8. A method for identifying a therapeutic agent for the treatment of anxiety in a subject, the method comprising:

(a) providing a mammalian cell comprising a disruption in an endogenous SAPAP3 gene, wherein the disruption results in a reduced level of an SAPAP3 biological activity in the mammalian cell as compared to that seen in a wild type cell under identical conditions;

(b) administering a test compound to the cell of step (a); and

(c) assaying the therapeutic effects of the test compound by comparing the level of an SAPAP3 biological activity in the cell after the administering step with the level of an SAPAP3 biological activity in the cell prior to the administering step,

wherein an increase in the level of an SAPAP3 biological activity in the cell after the administering step is an indication that the test compound is a therapeutic agent for the treatment of anxiety.

9. The method of claim 8, wherein the mammalian cell is present within a transgenic non-human mammal.

10. The method of claim 8, wherein the administering results in an upregulation in expression of an endogenous SAPAP3 allele sufficient to result in an increased level of an SAPAP3 biological activity in the cell after the administering step.

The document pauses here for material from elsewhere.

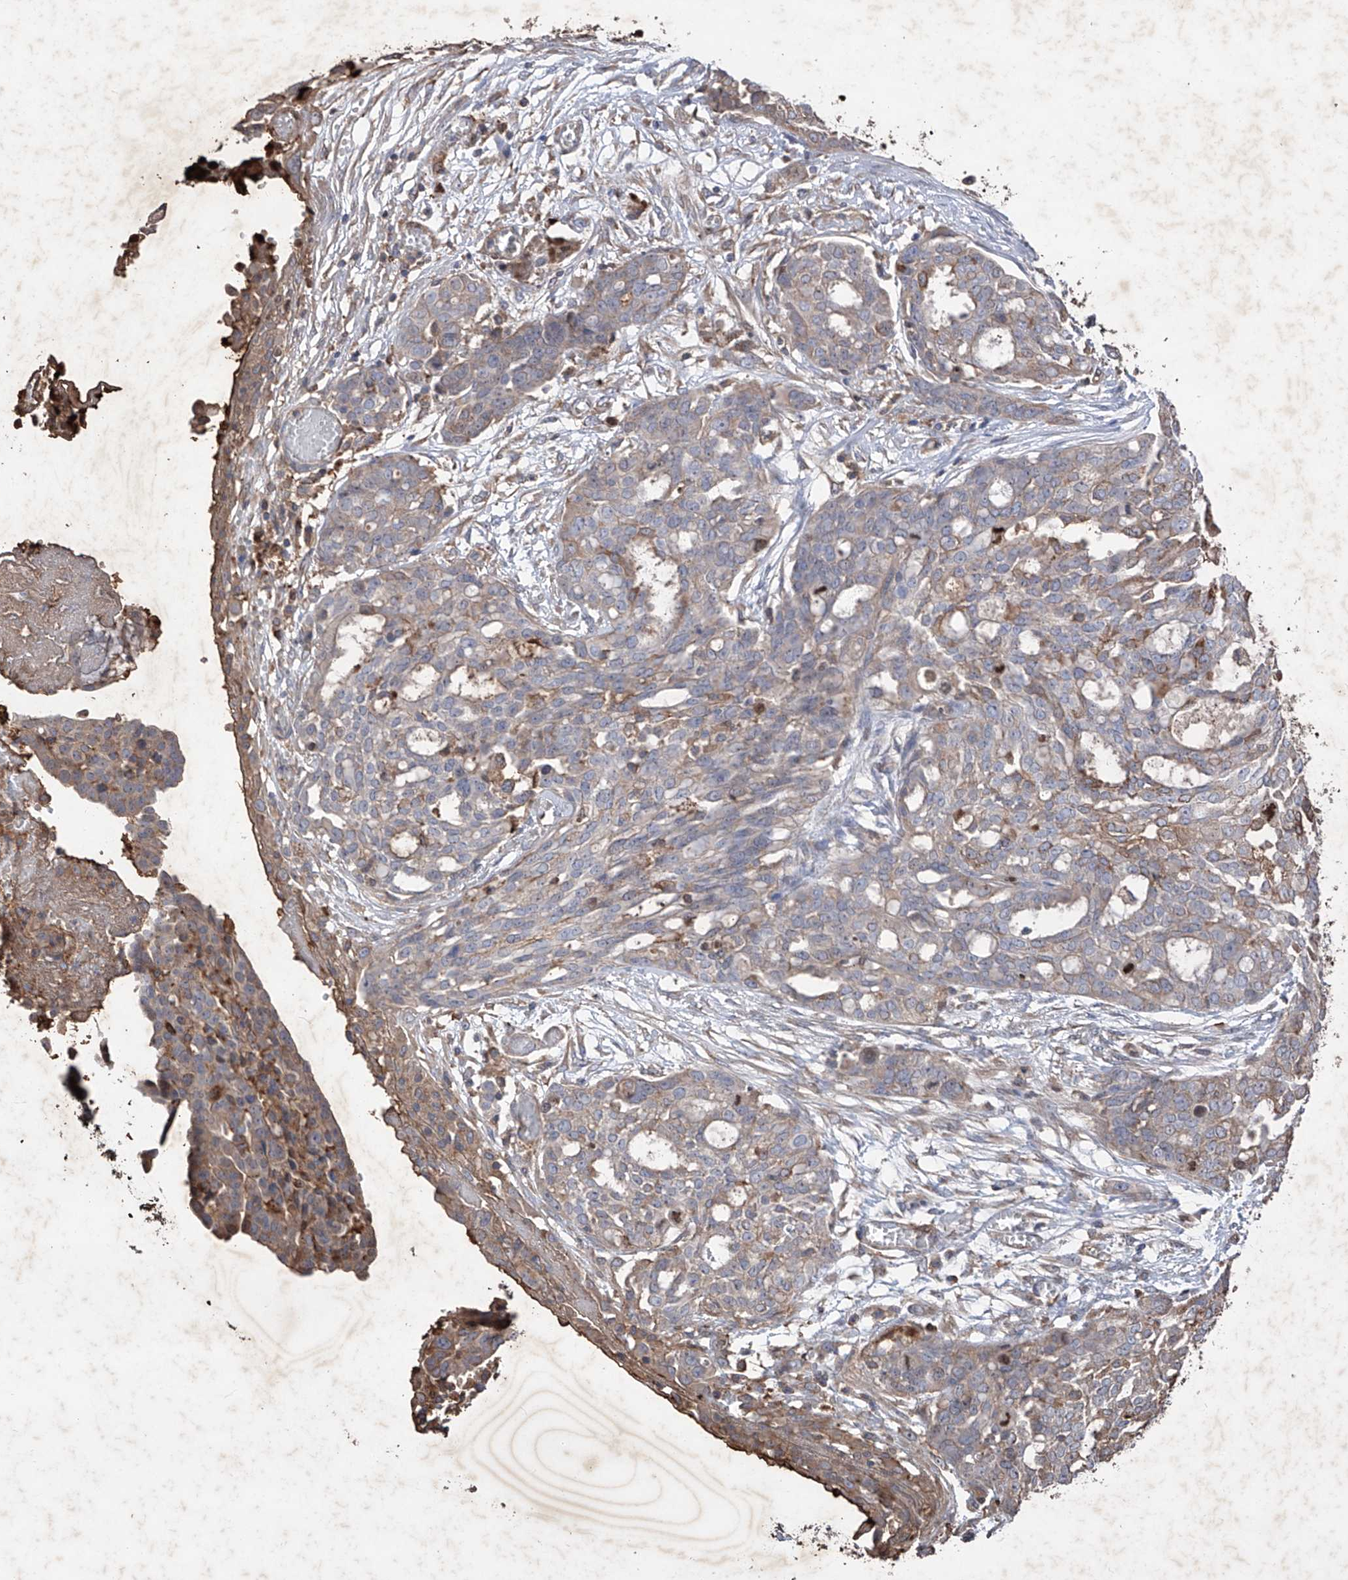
{"staining": {"intensity": "moderate", "quantity": "<25%", "location": "cytoplasmic/membranous"}, "tissue": "ovarian cancer", "cell_type": "Tumor cells", "image_type": "cancer", "snomed": [{"axis": "morphology", "description": "Cystadenocarcinoma, serous, NOS"}, {"axis": "topography", "description": "Soft tissue"}, {"axis": "topography", "description": "Ovary"}], "caption": "Tumor cells exhibit low levels of moderate cytoplasmic/membranous expression in about <25% of cells in ovarian cancer.", "gene": "EDN1", "patient": {"sex": "female", "age": 57}}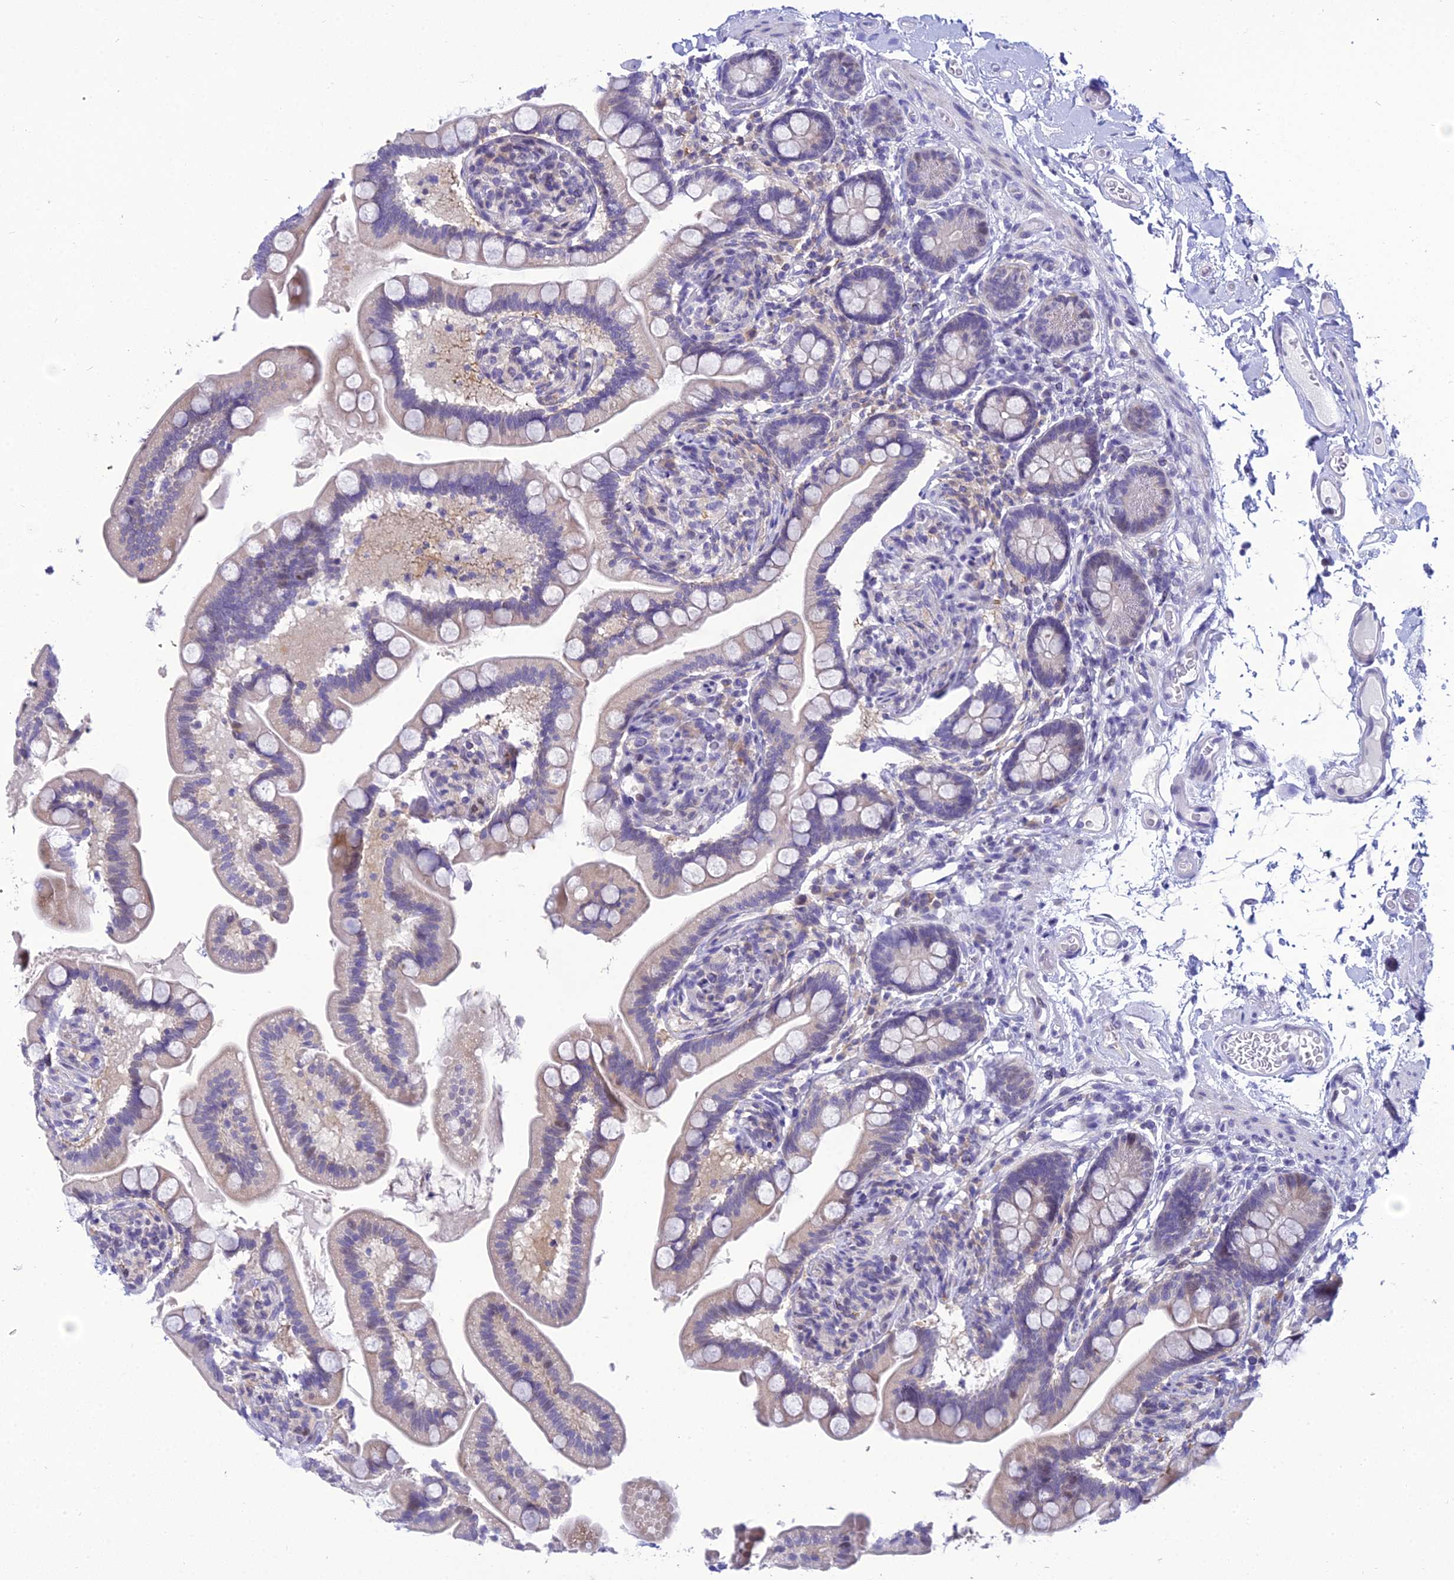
{"staining": {"intensity": "negative", "quantity": "none", "location": "none"}, "tissue": "small intestine", "cell_type": "Glandular cells", "image_type": "normal", "snomed": [{"axis": "morphology", "description": "Normal tissue, NOS"}, {"axis": "topography", "description": "Small intestine"}], "caption": "High magnification brightfield microscopy of unremarkable small intestine stained with DAB (3,3'-diaminobenzidine) (brown) and counterstained with hematoxylin (blue): glandular cells show no significant staining.", "gene": "ZMIZ1", "patient": {"sex": "female", "age": 64}}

11. A method for identifying a therapeutic agent for treatment of anxiety in a subject, the method comprising:

(a) providing a non-human mammal that comprises a disruption of one or both SAPAP3 alleles, wherein the non-human mammal expresses an anxiety phenotype;

(b) administering a test compound to the non-human mammal; and

(c) comparing an anxiety phenotype in the non-human mammal before administering the test compound to an anxiety phenotype in the non-human mammal after administering the test compound,

whereby a therapeutic agent for the treatment of anxiety in a subject is identified.

12. The method of claim 11, wherein the non-human mammal is a mouse comprising one or more disruptions of both endogenous SAPAP3 alleles.

13. The method of claim 12, wherein the one or more disruptions comprise at least one targeted disruption of an SAPAP3 allele.

14. A method for diagnosing an individual with a clinical disorder associated with reduced expression of SAPAP3 comprising:

(a) providing a tissue sample from the individual;

(b) quantitatively detecting the expression of SAPAP3 protein in cells of the sample; and

(c) assaying the amount of SAPAP3 protein produced by comparing the quantity of SAPAP3 protein produced in step (b) with the quantity of SAPAP3 protein produced by cells known to exhibit the normal expression of SAPAP3 wherein a substantial decrease in SAPAP3 protein in the sample by comparison is indicative of the clinical disorder in the individual.

15. The method of claim 14, wherein the individual is a human.

16. A method for treating an individual with a clinical anxiety disorder associated with a reduced level of a biological activity of an SAPAP3 gene product in a biological sample, the method comprising;

(a) assaying a biological sample isolated from the individual to determine that the individual has a reduced level of a biological activity of an SAPAP3 gene product in the biological sample compared to the biological sample isolated from a control individual; and

(b) administering to the individual an effective amount of an enhancer of a biological activity of an SAPAP3 gene product sufficient to ameliorate the clinical anxiety disorder.

17. The method of claim 16, wherein the biological sample is selected from the group consisting of a cell, a tissue, and a fluid that normally would be expected to express an SAPAP3 gene product in an individual of the same species as the individual from which the biological sample was isolated.

18. The method of claim 16, wherein the individual is a mammal.

19. The method of claim 16, wherein the administering comprises introducing into a cell or a tissue of the individual an expression construct encoding an SAPAP3 gene product operably linked to a promoter that is active in the cell or tissue, whereby an amount of an SAPAP3 protein sufficient to ameliorate the clinical anxiety disorder is produced in the cell of the tissue.

20. The method of claim 16, wherein the enhancer of a biological activity of an SAPAP3 gene product comprises a purified SAPAP3 protein and the administering comprises administering to the individual an amount of the purified SAPAP3 protein sufficient to ameliorate the clinical anxiety disorder to the individual.